### SUPPLIED DATA
>>>

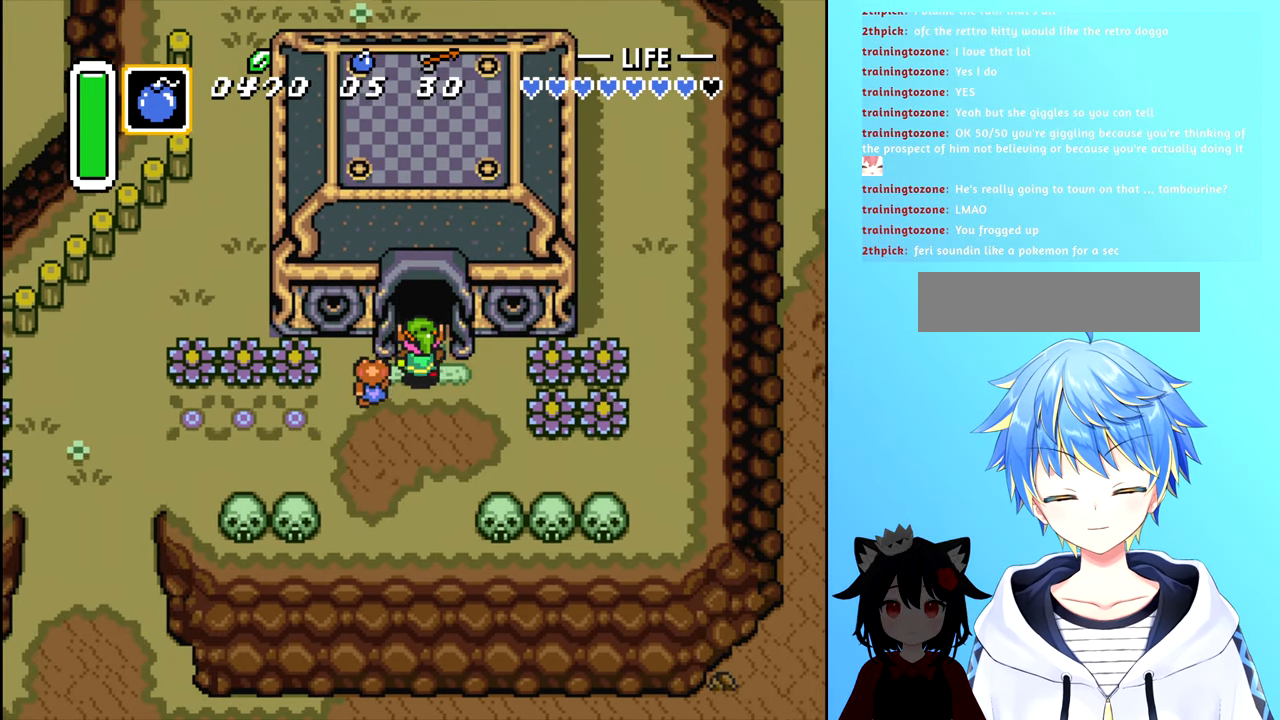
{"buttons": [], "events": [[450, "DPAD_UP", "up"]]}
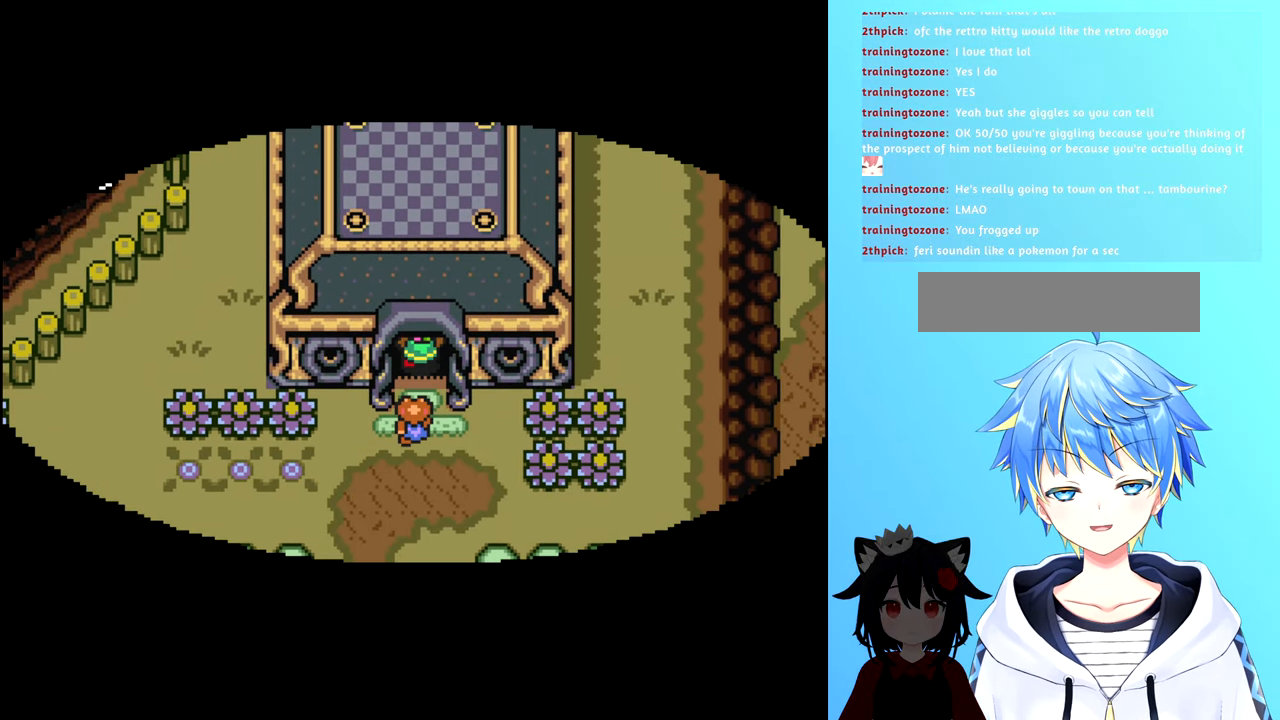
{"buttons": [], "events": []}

<<<
>>>

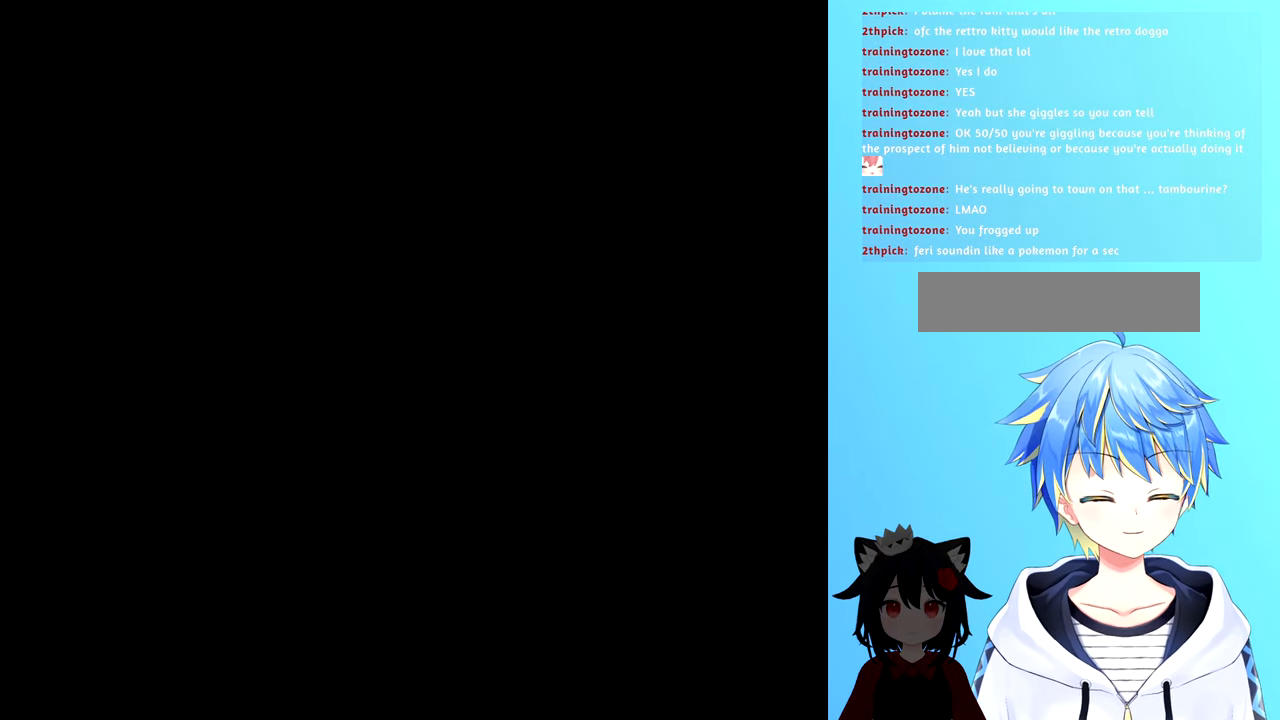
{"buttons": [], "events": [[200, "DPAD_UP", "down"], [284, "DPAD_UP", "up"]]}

<<<
>>>

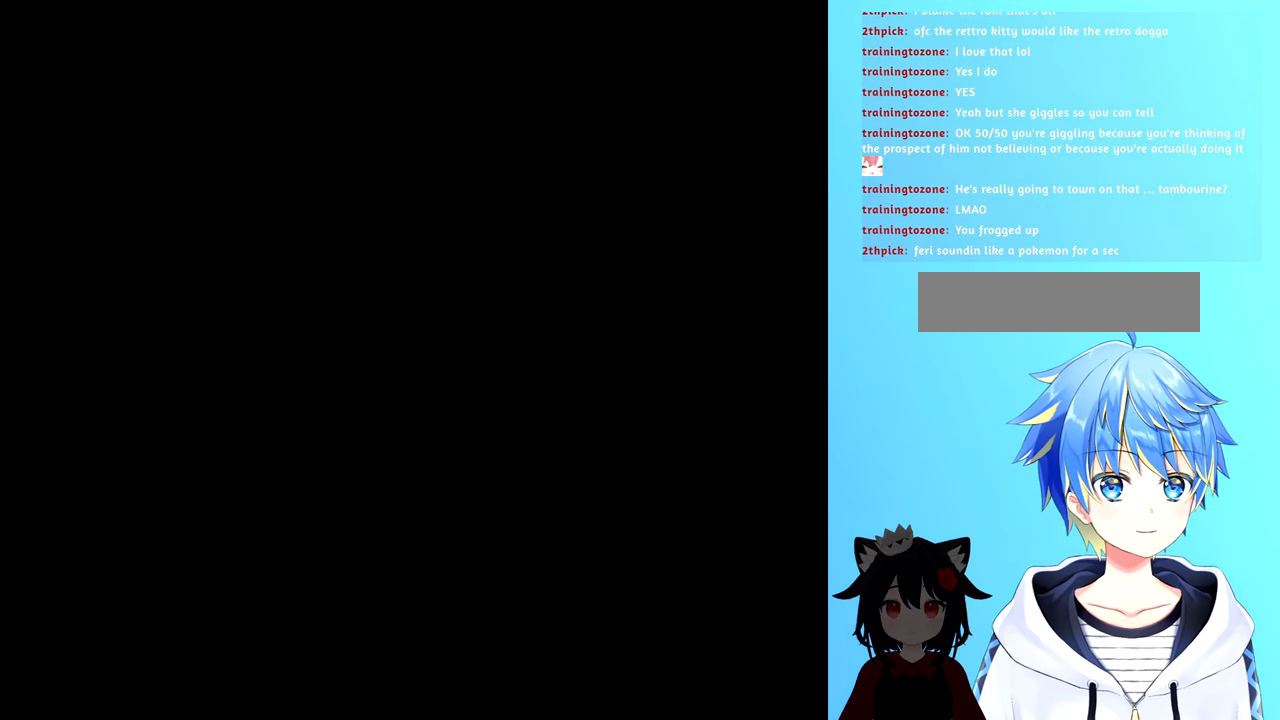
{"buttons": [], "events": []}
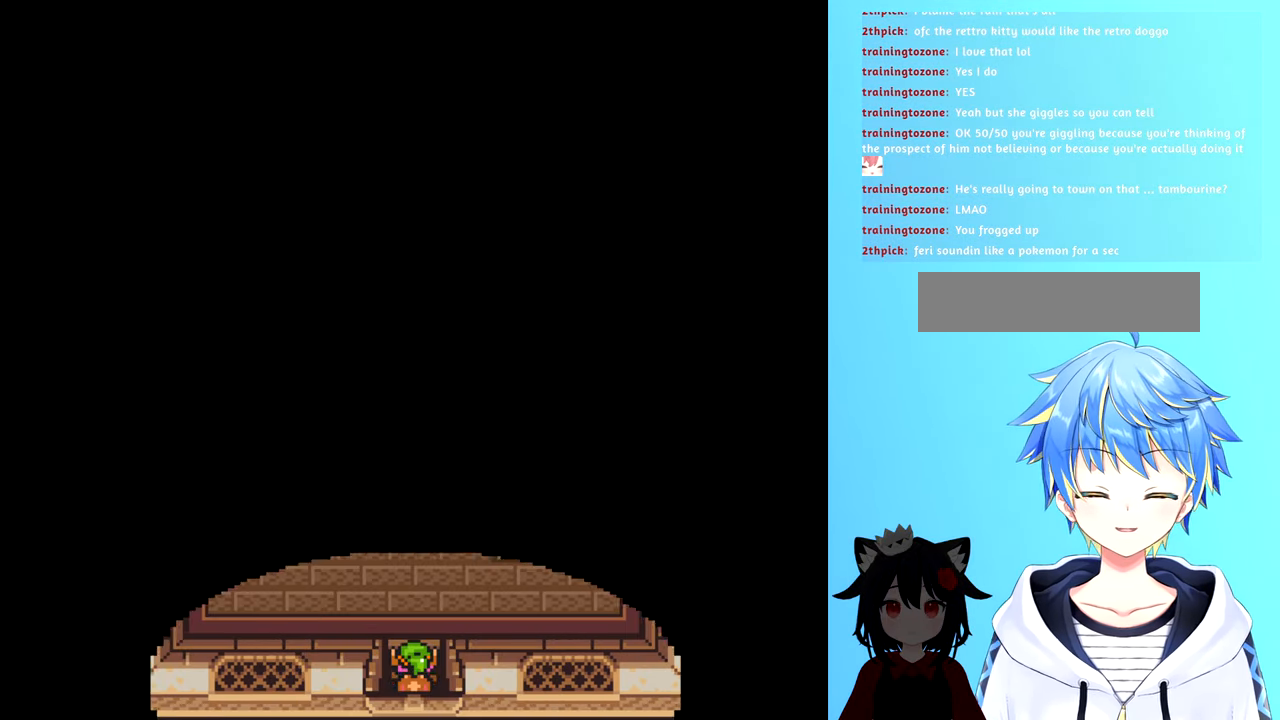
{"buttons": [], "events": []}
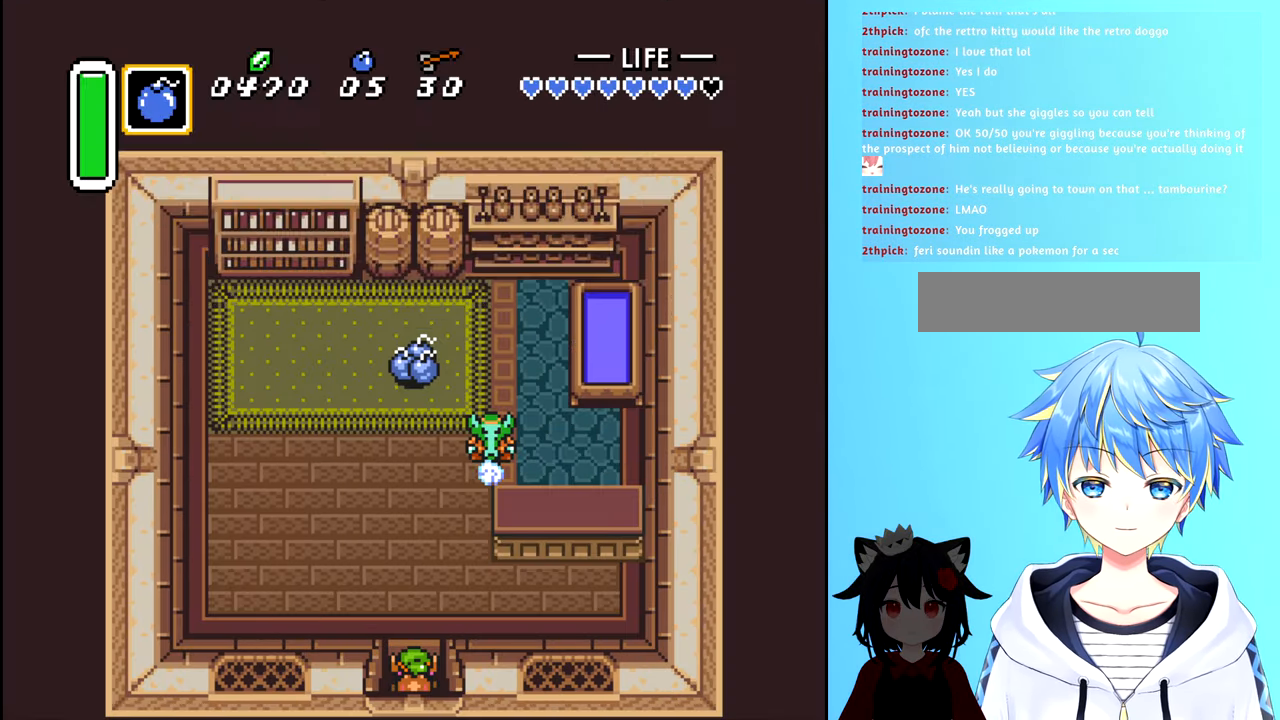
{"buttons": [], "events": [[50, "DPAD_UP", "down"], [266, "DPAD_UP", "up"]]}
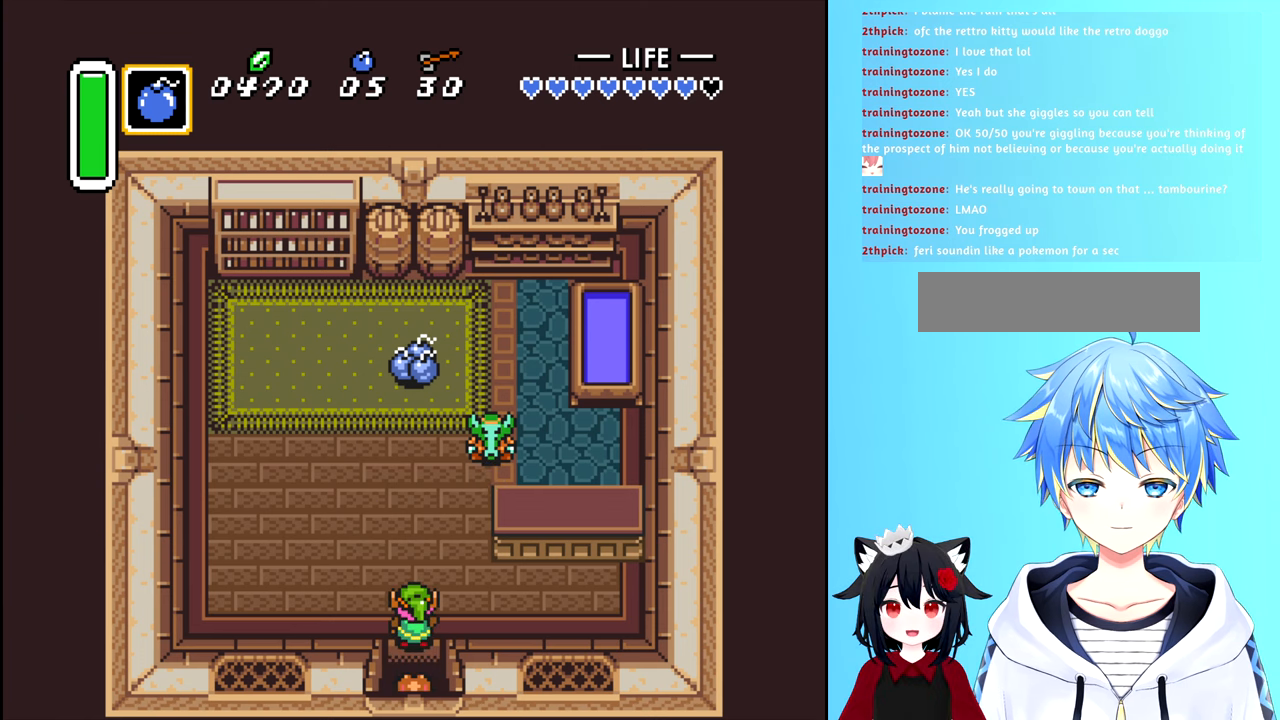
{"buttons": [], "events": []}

<<<

### TASK BRIEF
Copy out every line of the listing that contains the string "down".

### EXERCISE RESULT
{"buttons": [], "events": [[200, "DPAD_UP", "down"], [284, "DPAD_UP", "up"]]}
{"buttons": [], "events": [[50, "DPAD_UP", "down"], [266, "DPAD_UP", "up"]]}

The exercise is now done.